Data excerpts:

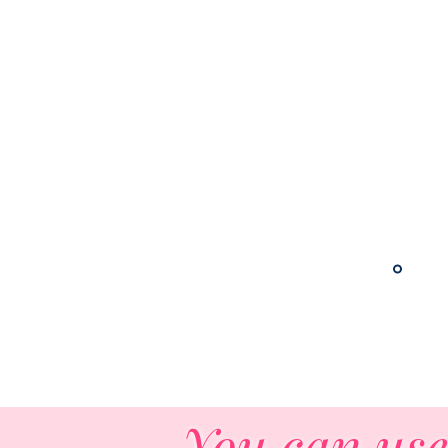
Live!
Check Out the Podca
You can use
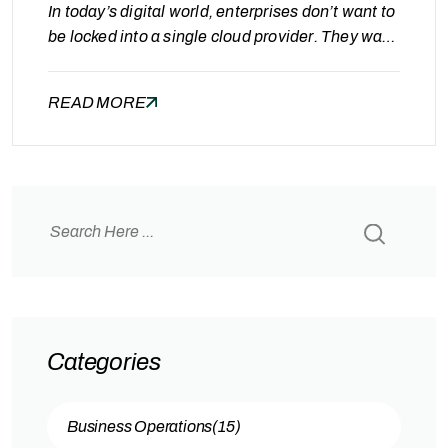
In today’s digital world, enterprises don’t want to
be locked into a single cloud provider. They want
flexibility, cost control, performance, and the
freedom to run workloads wherever it makes the
READ MORE
most sense.To support this new reality, Oracle
has unlocked Multicloud capabilities, giving
customers the power to run Oracle technology
on AWS, Azure, Google Cloud…
Categories
Business Operations
(15)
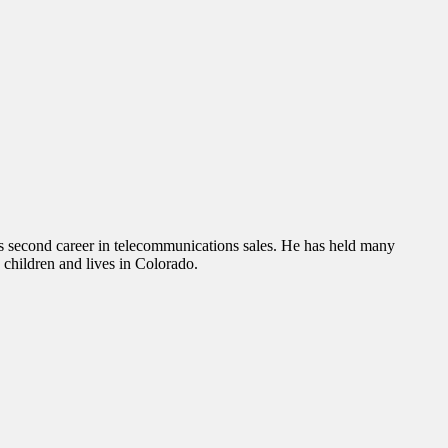
is second career in telecommunications sales. He has held many
e children and lives in Colorado.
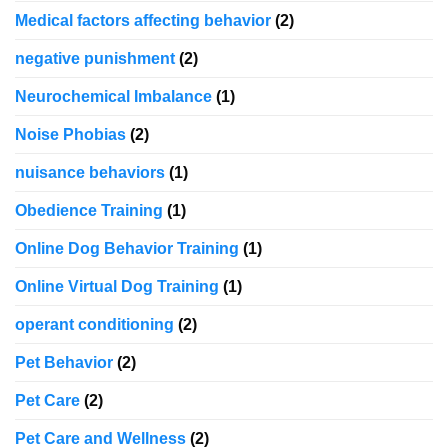
Medical factors affecting behavior
(2)
negative punishment
(2)
Neurochemical Imbalance
(1)
Noise Phobias
(2)
nuisance behaviors
(1)
Obedience Training
(1)
Online Dog Behavior Training
(1)
Online Virtual Dog Training
(1)
operant conditioning
(2)
Pet Behavior
(2)
Pet Care
(2)
Pet Care and Wellness
(2)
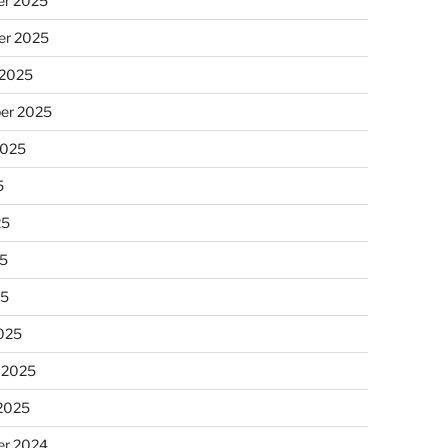
r 2025
r 2025
 2025
er 2025
2025
5
25
5
25
025
 2025
 2025
r 2024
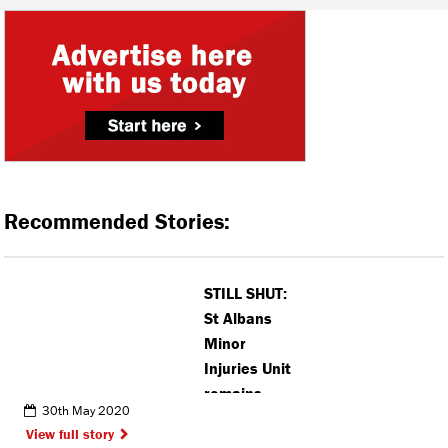
Recommended Stories:
STILL SHUT:
St Albans
Minor
Injuries Unit
remains
30th May 2020
closed
View full story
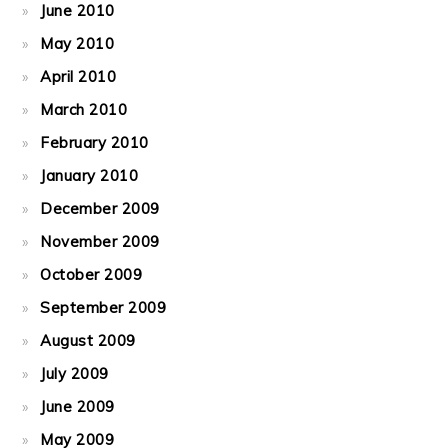
June 2010
May 2010
April 2010
March 2010
February 2010
January 2010
December 2009
November 2009
October 2009
September 2009
August 2009
July 2009
June 2009
May 2009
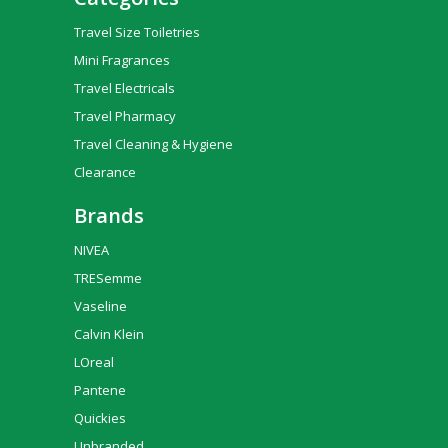
Travel Size Toiletries
Mini Fragrances
Travel Electricals
Travel Pharmacy
Travel Cleaning & Hygiene
Clearance
Brands
NIVEA
TRESemme
Vaseline
Calvin Klein
LOreal
Pantene
Quickies
Unbranded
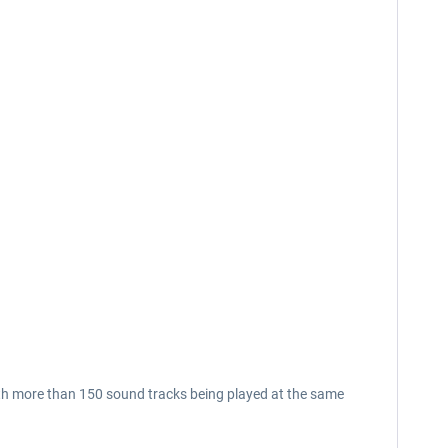
th more than 150 sound tracks being played at the same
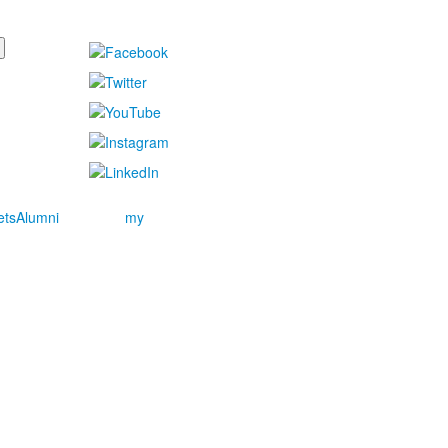
ets
Alumni
my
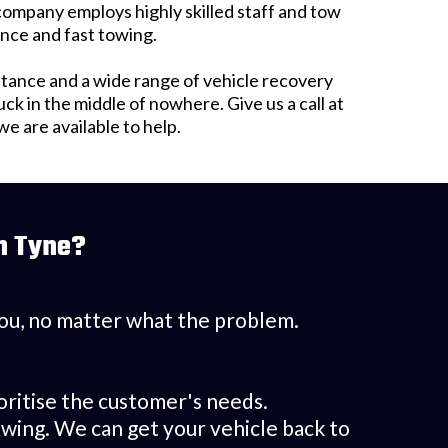
 company employs highly skilled staff and tow
ance and fast towing.
tance and a wide range of vehicle recovery
 in the middle of nowhere. Give us a call at
 are available to help.
n Tyne?
 you, no matter what the problem.
.
oritise the customer's needs.
wing. We can get your vehicle back to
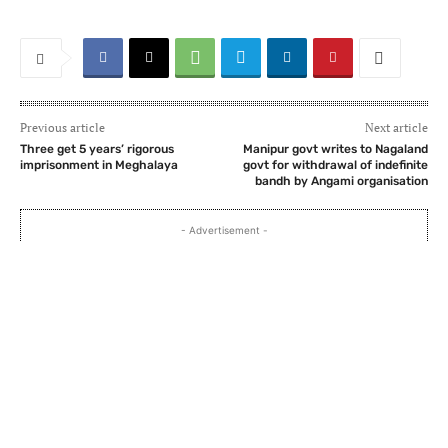
Previous article
Next article
Three get 5 years’ rigorous
Manipur govt writes to Nagaland
imprisonment in Meghalaya
govt for withdrawal of indefinite
bandh by Angami organisation
- Advertisement -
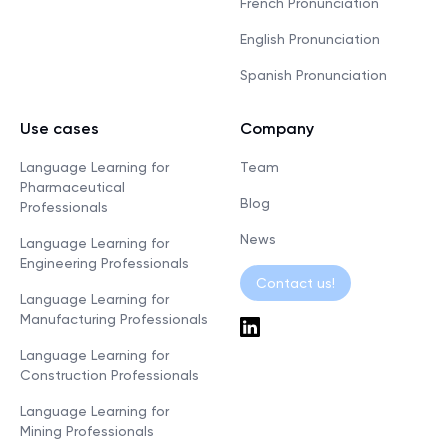
French Pronunciation
English Pronunciation
Spanish Pronunciation
Use cases
Company
Language Learning for
Team
Pharmaceutical
Blog
Professionals
News
Language Learning for
Engineering Professionals
Contact us!
Language Learning for
Manufacturing Professionals
Language Learning for
Construction Professionals
Language Learning for
Mining Professionals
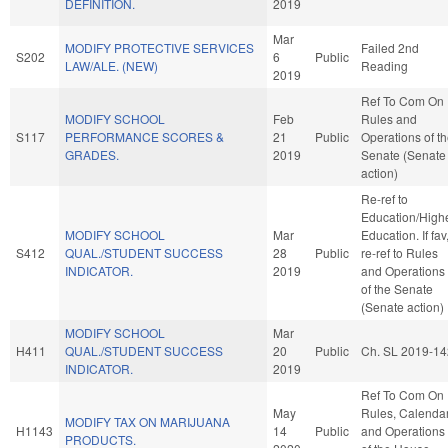
DEFINITION.
2019
Mar
MODIFY PROTECTIVE SERVICES
Failed 2nd
S202
6
Public
LAW/ALE. (NEW)
Reading
2019
Ref To Com On
MODIFY SCHOOL
Feb
Rules and
S117
PERFORMANCE SCORES &
21
Public
Operations of t
GRADES.
2019
Senate (Senate
action)
Re-ref to
Education/High
MODIFY SCHOOL
Mar
Education. If fav
S412
QUAL./STUDENT SUCCESS
28
Public
re-ref to Rules
INDICATOR.
2019
and Operations
of the Senate
(Senate action)
MODIFY SCHOOL
Mar
H411
QUAL./STUDENT SUCCESS
20
Public
Ch. SL 2019-14
INDICATOR.
2019
Ref To Com On
May
Rules, Calendar
MODIFY TAX ON MARIJUANA
H1143
14
Public
and Operations
PRODUCTS.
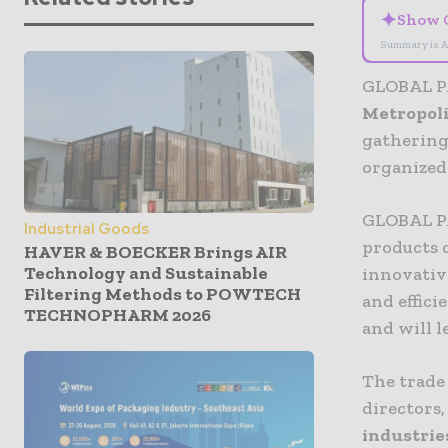
✦
Show 
Summary is A
GLOBAL PA
Metropoli
gathering
organize
GLOBAL PA
Industrial Goods
products 
HAVER & BOECKER Brings AIR
Technology and Sustainable
innovativ
Filtering Methods to POWTECH
and effic
TECHNOPHARM 2026
and will l
The trade
directors,
industrie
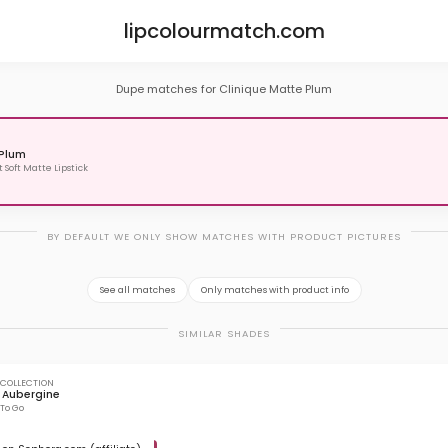
lipcolourmatch.com
Dupe matches for Clinique Matte Plum
Plum
t Soft Matte Lipstick
BY DEFAULT WE ONLY SHOW MATCHES WITH PRODUCT PICTURES
See all matches
Only matches with product info
SIMILAR SHADES
 COLLECTION
 Aubergine
 To Go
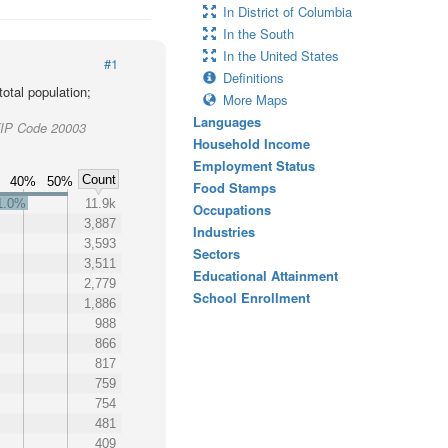
In District of Columbia
In the South
In the United States
#1
Definitions
otal population;
More Maps
Languages
 ZIP Code 20003
Household Income
Employment Status
Count
40%
50%
Food Stamps
1.0%
11.9k
Occupations
3,887
Industries
3,593
Sectors
3,511
Educational Attainment
2,779
School Enrollment
1,886
988
866
817
759
754
481
409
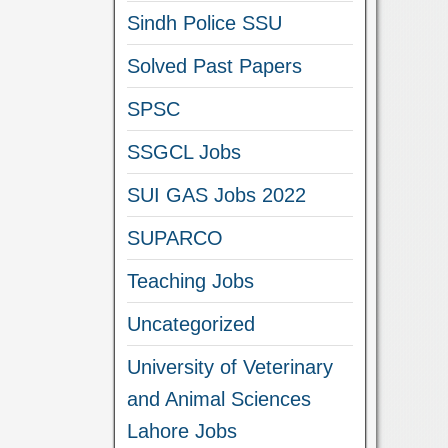
Sindh Police SSU
Solved Past Papers
SPSC
SSGCL Jobs
SUI GAS Jobs 2022
SUPARCO
Teaching Jobs
Uncategorized
University of Veterinary
and Animal Sciences
Lahore Jobs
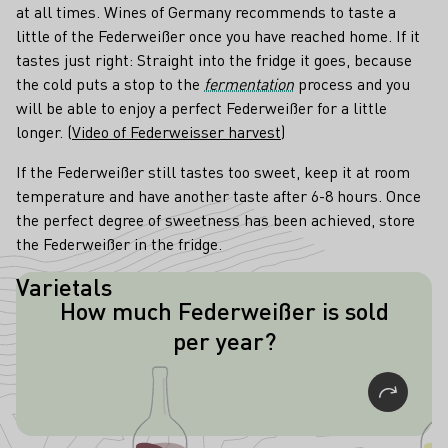
at all times. Wines of Germany recommends to taste a
little of the Federweißer once you have reached home. If it
tastes just right: Straight into the fridge it goes, because
the cold puts a stop to the
fermentation
process and you
will be able to enjoy a perfect Federweißer for a little
longer. (
Video of Federweisser harvest
)
If the Federweißer still tastes too sweet, keep it at room
temperature and have another taste after 6-8 hours. Once
the perfect degree of sweetness has been achieved, store
the Federweißer in the fridge.
Varietals
How much Federweißer is sold
In Rhineland-Palatinate alone, about
per year?
two million liters of Federweißer are
sold every year.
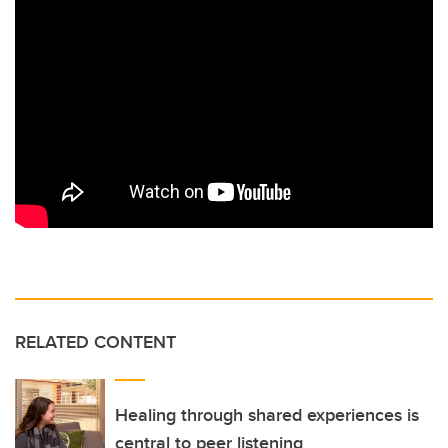
RELATED CONTENT
Healing through shared experiences is
central to peer listening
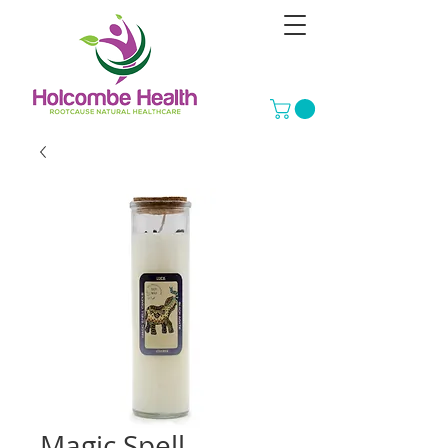
Magic Spell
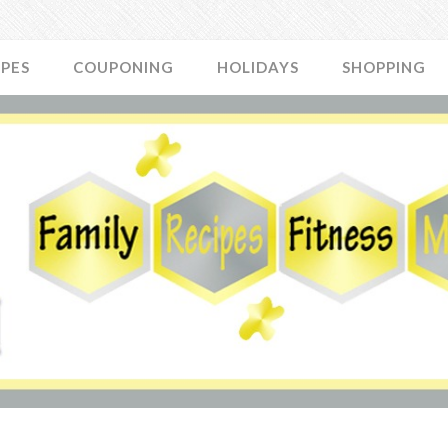
IPES
COUPONING
HOLIDAYS
SHOPPING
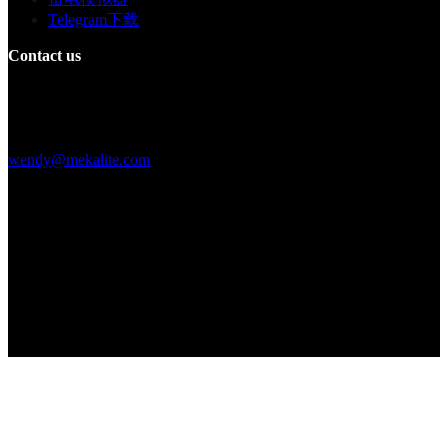
Telegram下载
Contact us
Building F, Digital Silicone Valley Industrial Park, Yuanshan Town,
Longgang District, Shenzhen, China
+86 15013664194
wendy@mekalite.com
Work Hours
Mon-Fri 08:00AM - 08:00PM
Sat-Sun 09:00AM - 06:00PM
We are online 7*24 hours to answer all your questions
Copyright © 2026 - Mekalite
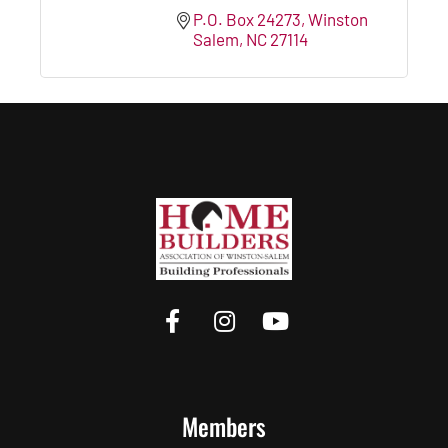
P.O. Box 24273
Winston 
Salem
NC
27114
Members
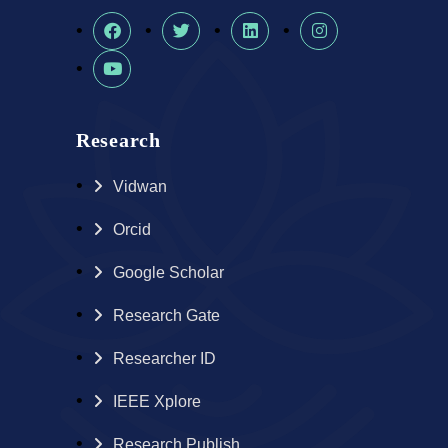
Research
Vidwan
Orcid
Google Scholar
Research Gate
Researcher ID
IEEE Xplore
Research Publish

> [EXERCISE]
Only the pictures are to be excluded; all other parts of the records above are to be given exactly.

> [SOLUTION]
Live!
Check Out the Podca
You can use
In today’s digital world, enterprises don’t want to
be locked into a single cloud provider. They want
flexibility, cost control, performance, and the
freedom to run workloads wherever it makes the
READ MORE
most sense.To support this new reality, Oracle
has unlocked Multicloud capabilities, giving
customers the power to run Oracle technology
on AWS, Azure, Google Cloud…
Categories
Business Operations
(15)
is second career in telecommunications sales. He has held many
e children and lives in Colorado.
Medical factors affecting behavior
(2)
negative punishment
(2)
Neurochemical Imbalance
(1)
Noise Phobias
(2)
nuisance behaviors
(1)
Obedience Training
(1)
Online Dog Behavior Training
(1)
Online Virtual Dog Training
(1)
operant conditioning
(2)
Pet Behavior
(2)
Pet Care
(2)
Pet Care and Wellness
(2)
r 2025
r 2025
 2025
er 2025
2025
5
25
5
25
025
 2025
 2025
r 2024
Recommended Stories:
STILL SHUT:
St Albans
Minor
Injuries Unit
remains
30th May 2020
closed
View full story
June 2010
May 2010
April 2010
March 2010
February 2010
January 2010
December 2009
November 2009
October 2009
September 2009
August 2009
July 2009
June 2009
May 2009
Travel Size Toiletries
Mini Fragrances
Travel Electricals
Travel Pharmacy
Travel Cleaning & Hygiene
Clearance
Brands
NIVEA
TRESemme
Vaseline
Calvin Klein
LOreal
Pantene
Quickies
Unbranded
th more than 150 sound tracks being played at the same
ets
Alumni
my
 company employs highly skilled staff and tow
ance and fast towing.
tance and a wide range of vehicle recovery
 in the middle of nowhere. Give us a call at
 are available to help.
n Tyne?
 you, no matter what the problem.
.
oritise the customer's needs.
wing. We can get your vehicle back to
Previous article
Next article
Three get 5 years’ rigorous
Manipur govt writes to Nagaland
imprisonment in Meghalaya
govt for withdrawal of indefinite
bandh by Angami organisation
- Advertisement -
French Pronunciation
English Pronunciation
Spanish Pronunciation
Use cases
Company
Language Learning for
Team
Pharmaceutical
Blog
Professionals
News
Language Learning for
Engineering Professionals
Contact us!
Language Learning for
Manufacturing Professionals
Language Learning for
Construction Professionals
Language Learning for
Mining Professionals
DEFINITION.
2019
Mar
MODIFY PROTECTIVE SERVICES
Failed 2nd
S202
6
Public
LAW/ALE. (NEW)
Reading
2019
Ref To Com On
MODIFY SCHOOL
Feb
Rules and
S117
PERFORMANCE SCORES &
21
Public
Operations of t
GRADES.
2019
Senate (Senate
action)
Re-ref to
Education/High
MODIFY SCHOOL
Mar
Education. If fav
S412
QUAL./STUDENT SUCCESS
28
Public
re-ref to Rules
INDICATOR.
2019
and Operations
of the Senate
(Senate action)
MODIFY SCHOOL
Mar
H411
QUAL./STUDENT SUCCESS
20
Public
Ch. SL 2019-14
INDICATOR.
2019
Ref To Com On
May
Rules, Calendar
MODIFY TAX ON MARIJUANA
H1143
14
Public
and Operations
PRODUCTS.
✦
Show 
Summary is A
GLOBAL PA
Metropoli
gathering
organize
GLOBAL PA
Industrial Goods
products 
HAVER & BOECKER Brings AIR
Technology and Sustainable
innovativ
Filtering Methods to POWTECH
and effic
TECHNOPHARM 2026
and will l
The trade
directors,
industrie
lipcolourmatch.com
Dupe matches for Clinique Matte Plum
Plum
t Soft Matte Lipstick
BY DEFAULT WE ONLY SHOW MATCHES WITH PRODUCT PICTURES
See all matches
Only matches with product info
SIMILAR SHADES
 COLLECTION
 Aubergine
 To Go
In District of Columbia
In the South
In the United States
#1
Definitions
otal population;
More Maps
Languages
 ZIP Code 20003
Household Income
Employment Status
Count
40%
50%
Food Stamps
1.0%
11.9k
Occupations
3,887
Industries
3,593
Sectors
3,511
Educational Attainment
2,779
School Enrollment
1,886
988
866
817
759
754
481
409
Sindh Police SSU
Solved Past Papers
SPSC
SSGCL Jobs
SUI GAS Jobs 2022
SUPARCO
Teaching Jobs
Uncategorized
University of Veterinary
and Animal Sciences
Lahore Jobs
at all times. Wines of Germany recommends to taste a
little of the Federweißer once you have reached home. If it
tastes just right: Straight into the fridge it goes, because
the cold puts a stop to the
fermentation
process and you
will be able to enjoy a perfect Federweißer for a little
longer. (
Video of Federweisser harvest
)
If the Federweißer still tastes too sweet, keep it at room
temperature and have another taste after 6-8 hours. Once
the perfect degree of sweetness has been achieved, store
the Federweißer in the fridge.
Varietals
How much Federweißer is sold
In Rhineland-Palatinate alone, about
per year?
two million liters of Federweißer are
sold every year.
RELATED CONTENT
Healing through shared experiences is
central to peer listening
Magic Spell
IPES
COUPONING
HOLIDAYS
SHOPPING
Telegram下载
Contact us
Building F, Digital Silicone Valley Industrial Park, Yuanshan Town,
Longgang District, Shenzhen, China
+86 15013664194
wendy@mekalite.com
Work Hours
Mon-Fri 08:00AM - 08:00PM
Sat-Sun 09:00AM - 06:00PM
We are online 7*24 hours to answer all your questions
Copyright © 2026 - Mekalite
P.O. Box 24273
Winston 
Salem
NC
27114
Members
Research
Vidwan
Orcid
Google Scholar
Research Gate
Researcher ID
IEEE Xplore
Research Publish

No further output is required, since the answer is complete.